■ **Exercise instructions**:
If "demonstrates" shows up in a line of the material, return that line.

■ **Given data**:
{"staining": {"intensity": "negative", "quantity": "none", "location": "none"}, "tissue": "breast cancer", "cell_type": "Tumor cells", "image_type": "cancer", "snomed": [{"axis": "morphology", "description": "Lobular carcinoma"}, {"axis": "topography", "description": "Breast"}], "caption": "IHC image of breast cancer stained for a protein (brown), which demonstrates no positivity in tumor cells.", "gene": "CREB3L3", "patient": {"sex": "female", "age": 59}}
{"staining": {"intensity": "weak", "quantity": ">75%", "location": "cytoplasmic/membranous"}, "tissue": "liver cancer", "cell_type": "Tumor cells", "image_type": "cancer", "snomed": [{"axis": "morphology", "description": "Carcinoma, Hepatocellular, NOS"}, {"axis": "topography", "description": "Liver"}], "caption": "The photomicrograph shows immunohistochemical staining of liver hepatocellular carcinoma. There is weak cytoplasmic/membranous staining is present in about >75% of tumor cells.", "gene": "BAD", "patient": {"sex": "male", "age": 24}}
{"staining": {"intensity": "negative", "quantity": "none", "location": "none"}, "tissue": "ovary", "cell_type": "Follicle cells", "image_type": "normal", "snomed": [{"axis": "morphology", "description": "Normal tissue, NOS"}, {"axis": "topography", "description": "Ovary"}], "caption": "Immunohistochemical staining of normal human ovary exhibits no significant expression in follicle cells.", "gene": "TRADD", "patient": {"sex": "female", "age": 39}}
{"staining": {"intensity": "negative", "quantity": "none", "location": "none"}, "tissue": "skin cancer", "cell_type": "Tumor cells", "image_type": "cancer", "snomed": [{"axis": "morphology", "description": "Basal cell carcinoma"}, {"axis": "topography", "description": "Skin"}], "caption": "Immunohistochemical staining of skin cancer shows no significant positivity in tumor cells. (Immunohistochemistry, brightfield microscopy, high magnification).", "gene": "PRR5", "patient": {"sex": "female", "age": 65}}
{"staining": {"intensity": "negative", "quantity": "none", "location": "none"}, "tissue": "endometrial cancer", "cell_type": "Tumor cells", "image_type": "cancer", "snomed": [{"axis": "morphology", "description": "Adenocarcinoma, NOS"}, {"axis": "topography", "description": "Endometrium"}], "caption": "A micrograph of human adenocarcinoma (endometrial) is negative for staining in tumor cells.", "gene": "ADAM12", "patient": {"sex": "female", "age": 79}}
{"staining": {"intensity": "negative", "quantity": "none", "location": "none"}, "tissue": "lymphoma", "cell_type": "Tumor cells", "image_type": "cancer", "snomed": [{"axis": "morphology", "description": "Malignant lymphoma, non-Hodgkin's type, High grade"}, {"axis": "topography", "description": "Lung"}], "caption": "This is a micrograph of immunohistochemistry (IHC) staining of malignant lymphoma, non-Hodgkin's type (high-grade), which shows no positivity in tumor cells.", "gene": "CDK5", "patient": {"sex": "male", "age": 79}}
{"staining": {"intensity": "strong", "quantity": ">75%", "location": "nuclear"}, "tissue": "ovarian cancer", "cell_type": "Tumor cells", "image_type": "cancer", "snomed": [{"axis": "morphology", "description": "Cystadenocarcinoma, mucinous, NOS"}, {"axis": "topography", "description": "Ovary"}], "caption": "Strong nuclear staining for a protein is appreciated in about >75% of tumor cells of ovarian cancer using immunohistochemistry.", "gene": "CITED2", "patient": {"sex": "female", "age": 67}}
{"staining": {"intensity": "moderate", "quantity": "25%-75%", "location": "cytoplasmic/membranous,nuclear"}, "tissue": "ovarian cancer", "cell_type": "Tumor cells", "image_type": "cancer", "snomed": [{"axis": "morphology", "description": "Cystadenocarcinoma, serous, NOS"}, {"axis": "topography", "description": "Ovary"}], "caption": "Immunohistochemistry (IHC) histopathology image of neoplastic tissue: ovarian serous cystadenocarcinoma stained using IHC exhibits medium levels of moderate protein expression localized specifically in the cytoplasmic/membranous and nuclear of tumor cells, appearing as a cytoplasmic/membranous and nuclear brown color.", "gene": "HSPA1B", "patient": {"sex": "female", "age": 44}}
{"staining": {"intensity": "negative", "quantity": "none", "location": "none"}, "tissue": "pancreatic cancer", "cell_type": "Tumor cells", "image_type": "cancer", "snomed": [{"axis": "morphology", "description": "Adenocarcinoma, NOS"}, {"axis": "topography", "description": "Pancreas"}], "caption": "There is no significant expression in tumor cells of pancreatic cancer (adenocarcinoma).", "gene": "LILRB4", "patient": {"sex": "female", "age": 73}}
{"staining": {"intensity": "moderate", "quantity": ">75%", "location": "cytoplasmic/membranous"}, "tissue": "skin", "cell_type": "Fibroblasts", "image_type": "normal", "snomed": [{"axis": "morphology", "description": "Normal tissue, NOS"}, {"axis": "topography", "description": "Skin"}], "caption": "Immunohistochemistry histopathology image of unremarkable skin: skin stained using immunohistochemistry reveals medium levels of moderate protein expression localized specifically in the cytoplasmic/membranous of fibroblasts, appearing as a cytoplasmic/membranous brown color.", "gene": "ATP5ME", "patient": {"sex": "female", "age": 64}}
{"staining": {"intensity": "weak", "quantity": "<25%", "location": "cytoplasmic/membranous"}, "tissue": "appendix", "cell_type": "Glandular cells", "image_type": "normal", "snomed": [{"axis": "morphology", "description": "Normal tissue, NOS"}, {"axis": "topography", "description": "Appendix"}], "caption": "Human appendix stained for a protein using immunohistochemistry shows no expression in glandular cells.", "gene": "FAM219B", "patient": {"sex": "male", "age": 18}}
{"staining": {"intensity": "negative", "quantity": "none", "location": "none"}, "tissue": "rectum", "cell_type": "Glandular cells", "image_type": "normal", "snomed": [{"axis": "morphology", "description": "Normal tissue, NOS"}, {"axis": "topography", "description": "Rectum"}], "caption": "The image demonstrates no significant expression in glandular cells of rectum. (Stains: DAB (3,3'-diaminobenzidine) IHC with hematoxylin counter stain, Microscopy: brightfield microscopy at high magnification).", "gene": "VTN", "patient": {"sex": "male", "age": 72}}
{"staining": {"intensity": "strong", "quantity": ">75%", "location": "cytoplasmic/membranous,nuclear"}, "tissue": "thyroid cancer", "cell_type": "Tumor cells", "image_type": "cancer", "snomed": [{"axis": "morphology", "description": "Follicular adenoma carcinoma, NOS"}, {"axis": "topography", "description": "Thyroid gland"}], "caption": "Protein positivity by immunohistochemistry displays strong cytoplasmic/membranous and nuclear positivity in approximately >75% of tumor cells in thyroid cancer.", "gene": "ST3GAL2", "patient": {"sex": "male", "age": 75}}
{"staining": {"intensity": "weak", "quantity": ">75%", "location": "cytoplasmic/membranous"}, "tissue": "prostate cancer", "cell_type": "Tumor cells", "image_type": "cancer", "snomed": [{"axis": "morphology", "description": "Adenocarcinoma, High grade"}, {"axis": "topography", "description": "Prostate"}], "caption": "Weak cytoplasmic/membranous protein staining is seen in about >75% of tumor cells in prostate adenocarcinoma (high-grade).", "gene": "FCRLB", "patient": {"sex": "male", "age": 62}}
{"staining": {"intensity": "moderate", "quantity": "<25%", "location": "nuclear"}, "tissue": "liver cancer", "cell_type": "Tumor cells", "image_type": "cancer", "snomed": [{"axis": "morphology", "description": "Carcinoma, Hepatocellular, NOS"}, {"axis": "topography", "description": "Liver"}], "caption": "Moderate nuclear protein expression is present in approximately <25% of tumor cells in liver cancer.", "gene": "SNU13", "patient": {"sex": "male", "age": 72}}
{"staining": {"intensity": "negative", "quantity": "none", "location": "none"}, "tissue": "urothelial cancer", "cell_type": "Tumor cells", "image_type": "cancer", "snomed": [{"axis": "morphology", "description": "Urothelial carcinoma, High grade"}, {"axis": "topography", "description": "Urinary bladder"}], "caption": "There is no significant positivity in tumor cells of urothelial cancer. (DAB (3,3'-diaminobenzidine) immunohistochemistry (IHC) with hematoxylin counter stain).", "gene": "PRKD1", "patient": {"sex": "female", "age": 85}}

■ **Output of the exercise**:
{"staining": {"intensity": "negative", "quantity": "none", "location": "none"}, "tissue": "breast cancer", "cell_type": "Tumor cells", "image_type": "cancer", "snomed": [{"axis": "morphology", "description": "Lobular carcinoma"}, {"axis": "topography", "description": "Breast"}], "caption": "IHC image of breast cancer stained for a protein (brown), which demonstrates no positivity in tumor cells.", "gene": "CREB3L3", "patient": {"sex": "female", "age": 59}}
{"staining": {"intensity": "negative", "quantity": "none", "location": "none"}, "tissue": "rectum", "cell_type": "Glandular cells", "image_type": "normal", "snomed": [{"axis": "morphology", "description": "Normal tissue, NOS"}, {"axis": "topography", "description": "Rectum"}], "caption": "The image demonstrates no significant expression in glandular cells of rectum. (Stains: DAB (3,3'-diaminobenzidine) IHC with hematoxylin counter stain, Microscopy: brightfield microscopy at high magnification).", "gene": "VTN", "patient": {"sex": "male", "age": 72}}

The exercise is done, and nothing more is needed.